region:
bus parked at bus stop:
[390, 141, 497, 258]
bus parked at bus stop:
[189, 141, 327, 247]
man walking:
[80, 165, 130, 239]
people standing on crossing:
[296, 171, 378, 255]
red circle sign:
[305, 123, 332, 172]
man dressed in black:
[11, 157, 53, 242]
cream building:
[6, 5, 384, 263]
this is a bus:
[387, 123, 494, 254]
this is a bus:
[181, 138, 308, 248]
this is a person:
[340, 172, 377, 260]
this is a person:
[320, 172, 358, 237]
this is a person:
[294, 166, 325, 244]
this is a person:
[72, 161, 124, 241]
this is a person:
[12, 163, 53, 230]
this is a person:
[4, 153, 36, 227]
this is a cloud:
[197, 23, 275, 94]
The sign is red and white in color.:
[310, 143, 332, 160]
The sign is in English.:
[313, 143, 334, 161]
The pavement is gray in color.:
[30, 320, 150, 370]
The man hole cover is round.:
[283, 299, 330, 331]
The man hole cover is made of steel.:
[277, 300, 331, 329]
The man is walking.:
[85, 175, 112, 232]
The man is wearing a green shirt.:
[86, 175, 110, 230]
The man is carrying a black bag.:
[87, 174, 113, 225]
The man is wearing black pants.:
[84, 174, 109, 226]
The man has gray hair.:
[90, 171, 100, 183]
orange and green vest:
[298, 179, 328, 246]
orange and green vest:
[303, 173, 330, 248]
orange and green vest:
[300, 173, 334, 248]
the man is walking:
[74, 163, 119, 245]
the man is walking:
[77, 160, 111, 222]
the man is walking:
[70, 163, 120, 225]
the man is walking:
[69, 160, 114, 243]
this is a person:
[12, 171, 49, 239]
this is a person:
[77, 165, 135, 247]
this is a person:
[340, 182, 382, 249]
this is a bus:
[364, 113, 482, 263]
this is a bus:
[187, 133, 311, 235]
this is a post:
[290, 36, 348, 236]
....................
_Task instructions:_ Please rename "person" to "pedestrian" everywhere in the data above and give it again with nothing else changed.

_Response:_
region:
bus parked at bus stop:
[390, 141, 497, 258]
bus parked at bus stop:
[189, 141, 327, 247]
man walking:
[80, 165, 130, 239]
people standing on crossing:
[296, 171, 378, 255]
red circle sign:
[305, 123, 332, 172]
man dressed in black:
[11, 157, 53, 242]
cream building:
[6, 5, 384, 263]
this is a bus:
[387, 123, 494, 254]
this is a bus:
[181, 138, 308, 248]
this is a pedestrian:
[340, 172, 377, 260]
this is a pedestrian:
[320, 172, 358, 237]
this is a pedestrian:
[294, 166, 325, 244]
this is a pedestrian:
[72, 161, 124, 241]
this is a pedestrian:
[12, 163, 53, 230]
this is a pedestrian:
[4, 153, 36, 227]
this is a cloud:
[197, 23, 275, 94]
The sign is red and white in color.:
[310, 143, 332, 160]
The sign is in English.:
[313, 143, 334, 161]
The pavement is gray in color.:
[30, 320, 150, 370]
The man hole cover is round.:
[283, 299, 330, 331]
The man hole cover is made of steel.:
[277, 300, 331, 329]
The man is walking.:
[85, 175, 112, 232]
The man is wearing a green shirt.:
[86, 175, 110, 230]
The man is carrying a black bag.:
[87, 174, 113, 225]
The man is wearing black pants.:
[84, 174, 109, 226]
The man has gray hair.:
[90, 171, 100, 183]
orange and green vest:
[298, 179, 328, 246]
orange and green vest:
[303, 173, 330, 248]
orange and green vest:
[300, 173, 334, 248]
the man is walking:
[74, 163, 119, 245]
the man is walking:
[77, 160, 111, 222]
the man is walking:
[70, 163, 120, 225]
the man is walking:
[69, 160, 114, 243]
this is a pedestrian:
[12, 171, 49, 239]
this is a pedestrian:
[77, 165, 135, 247]
this is a pedestrian:
[340, 182, 382, 249]
this is a bus:
[364, 113, 482, 263]
this is a bus:
[187, 133, 311, 235]
this is a post:
[290, 36, 348, 236]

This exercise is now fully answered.